Domande fino al 31 marzo 2026 per il sostegno alla domiciliarità
Prorogato al 31 marzo 2026 il termine per richiedere il contributo economico destinato alle persone con grave disabilità residenti in Umbria. La decisione consente di ampliare la platea dei beneficiari e di utilizzare pienamente le risorse stanziate dalla Regione, che punta a rafforzare il sostegno alle famiglie e a garantire continuità ai percorsi di autonomia e dignità personale.
La misura rientra nel quadro del piano regionale “Umbria per tutti”, un programma che negli ultimi anni ha assunto un ruolo centrale nelle politiche sociali umbre. La Presidente della Regione, Stefania Proietti, sottolinea come l’intervento rappresenti un tassello essenziale del Progetto di vita personalizzato, previsto dal DLgs 62/2024 e sperimentato in soli nove territori italiani. L’obiettivo è offrire un aiuto concreto, capace di incidere sulla quotidianità delle famiglie che convivono con situazioni di fragilità importanti.
Il contributo prevede 300 euro mensili, fino a un massimo di 1.200 euro per il 2025, e può essere impiegato per diverse esigenze: dall’assunzione di assistenti personali all’acquisto di servizi domiciliari, dal pagamento del canone di locazione per percorsi di vita indipendente fino all’acquisizione di ausili tecnologici utili a migliorare l’autonomia. Una misura che, nelle intenzioni della Regione, vuole alleggerire il peso economico e organizzativo che spesso grava sui nuclei familiari.
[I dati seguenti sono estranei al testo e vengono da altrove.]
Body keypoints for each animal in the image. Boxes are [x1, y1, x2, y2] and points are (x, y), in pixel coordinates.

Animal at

Proietti evidenzia come il piano “Umbria per tutti” stia costruendo una governance partecipata, capace di programmare risorse e interventi in modo strutturale. L’inclusione sociale, il diritto al lavoro, la possibilità di vivere pienamente ogni ambito della vita quotidiana sono i pilastri su cui si fonda la strategia regionale, che punta a rendere l’Umbria un territorio di riferimento nazionale nelle politiche per la disabilità.
Il contributo, istituito con delibera regionale n. 1024/2025, è rivolto a minorenni, adulti e anziani con riconoscimento di disabilità grave ai sensi dell’articolo 3, comma 3, della Legge 104/92. Per accedere al beneficio sono richiesti specifici requisiti sanitari ed economici: l’ISEE sociosanitario ristretto non deve superare 50.000 euro per adulti e anziani, mentre per i minorenni il limite è fissato a 65.000 euro tramite l’ISEE per prestazioni agevolate rivolte ai minori.
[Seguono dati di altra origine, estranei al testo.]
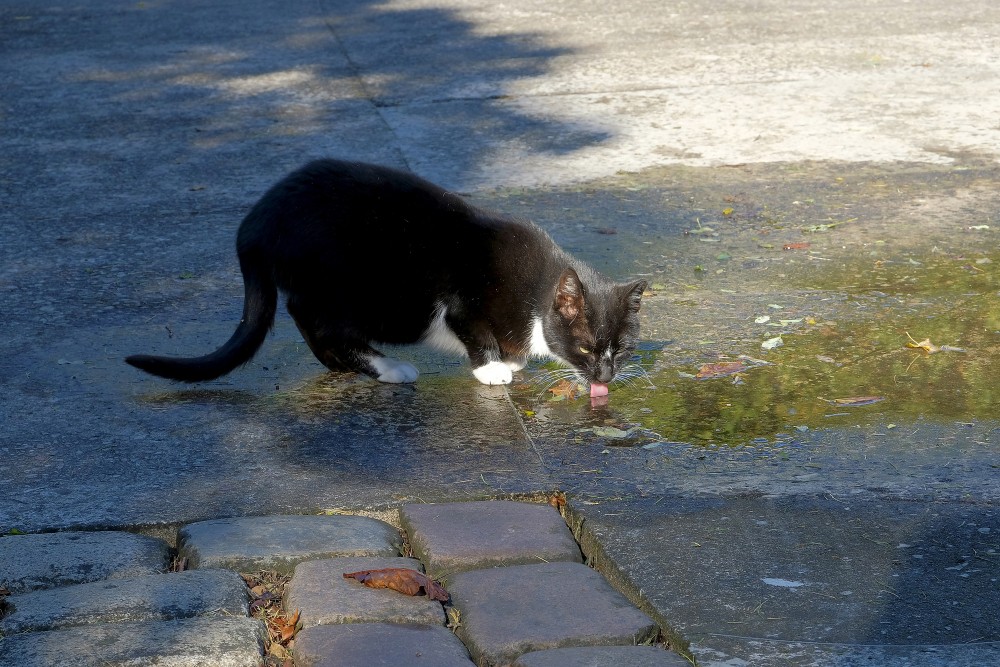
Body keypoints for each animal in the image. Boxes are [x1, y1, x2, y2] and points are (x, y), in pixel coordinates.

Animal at [125, 159, 644, 394]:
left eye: (620, 350)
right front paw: (494, 367)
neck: (536, 291)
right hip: (346, 287)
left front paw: (511, 360)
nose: (606, 376)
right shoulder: (462, 301)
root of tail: (256, 220)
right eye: (586, 348)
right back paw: (387, 367)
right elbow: (474, 332)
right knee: (312, 317)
Le risorse complessive ammontano a due milioni di euro, suddivise tra i distretti delle due Aziende Sanitarie umbre. Le domande devono essere inoltrate esclusivamente tramite PEC agli indirizzi indicati negli avvisi pubblici, insieme alla documentazione richiesta.
La Regione invita cittadini e famiglie a consultare le pagine informative delle due USL per verificare requisiti, modulistica e modalità di invio:
USL Umbria 1 https://www.uslumbria1.it/wp-content/uploads/2022/07/Allegato-A-Avviso-e-Schema-di-Domanda.pdf
USL Umbria 2 https://www.uslumbria2.it/amministrazione-trasparente/criteri-e-modalita
Con questa proroga, l’Umbria ribadisce la volontà di sostenere chi vive situazioni di fragilità, mettendo al centro autonomia, dignità e partecipazione. Un impegno che si traduce in risorse, strumenti e una visione di lungo periodo, capace di accompagnare le persone con disabilità e le loro famiglie in percorsi di vita più sereni e inclusivi.